The effect of publicity generated via conventional media (newspaper and magazine articles), announcements on
USENET newsgroups such as misc.invest and misc.invest.funds, and increased awareness of the Web in general
has caused a steady increase in EDGAR Web access at both the NYU and IMS sites as you can see
in the above four figures.
Strategies for Understanding User Requirements
There is no simple way to predict what a user will need a particular filing for in any
given session. We have learned
that in aggregate (via usage questionnaires which are online at both the IMS and NYU sites)
that the forms most often needed are the 10-K's, the Proxies (DEF 14A's),
the Acquisition Filings (Schedules 13d and
13g), and Mutual Fund Prospectuses.
However, the problems faced by many users are definitely of the ``ill-structured'' variety {Simon},
{Newell}.
Consider a hypothetical example: a user would like to know why
XYZ Corp. laid off 5,000 employees last quarter.
It is completely unobvious which form types might contain clues;
even after perusing an online or paper dictionary.
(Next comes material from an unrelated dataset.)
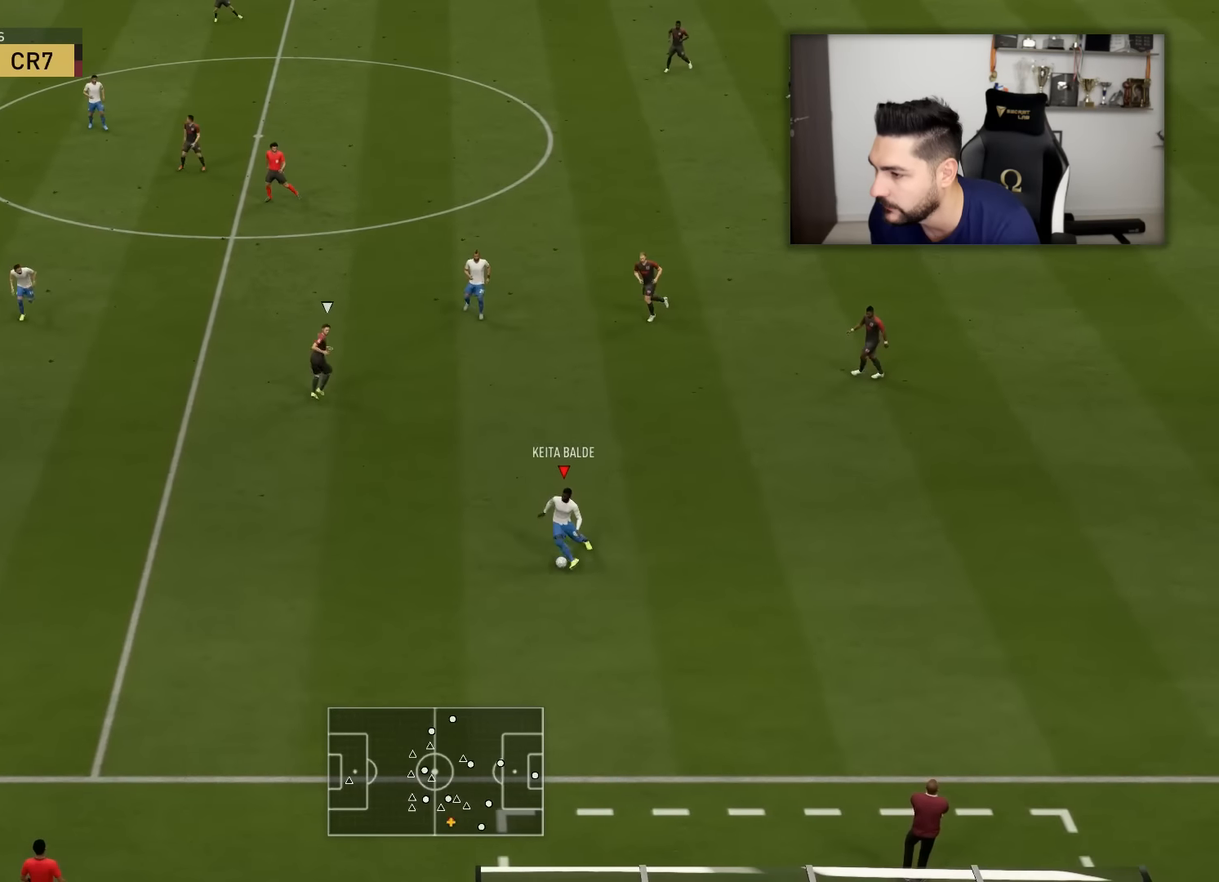
{"buttons": [], "left_stick": "left", "right_stick": "center", "events": []}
One might as well start with 8-K's (Material changes to financial condition)
but there are no ready-made hyperlinks
from an 8-K to the larger 10-K's or Proxies. This problem will be addressed
in the following section on inter-document
linking.
A further distinction can be made between the expert user (e.g. a corporate law librarian) and the novice (e.g.
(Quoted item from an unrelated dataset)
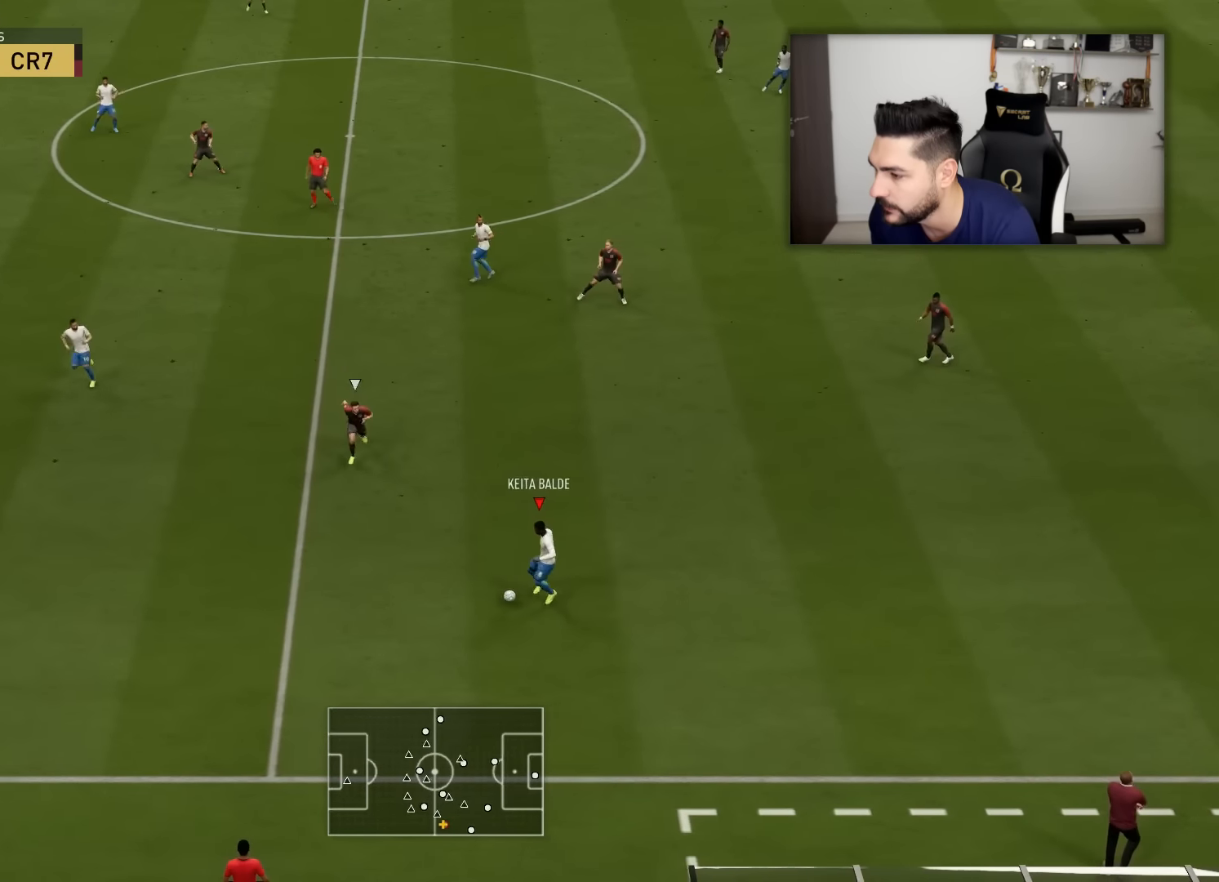
{"buttons": [], "left_stick": "left", "right_stick": "center", "events": [[67, "right_stick", "center"]]}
an inexperienced private investor). Chi et al. suggest that the frame of reference is critical in physics problem
solving and speeds the expert along {Chi}; similarly in the EDGAR domain experts
have a built-in frame of reference that links keywords to form types.
They further know what information is likely to be unlocatable in the EDGAR data archive, whereas
a novice might spend many fruitless hours searching. A good example is the officer purchases
and sales; critical to investment decisions, reported in investor newsletters and journals (e.g. {\em Barron's}),
but not present yet on EDGAR.
Another problem stems from many users' internet providers. Often, a filing is quite large (several hundred KB for
10-K's and Proxies) and the provider does not allow e-mail of that size; insisting they be chopped up (and then,
according to Murphy's Law, they never arrive in proper order!).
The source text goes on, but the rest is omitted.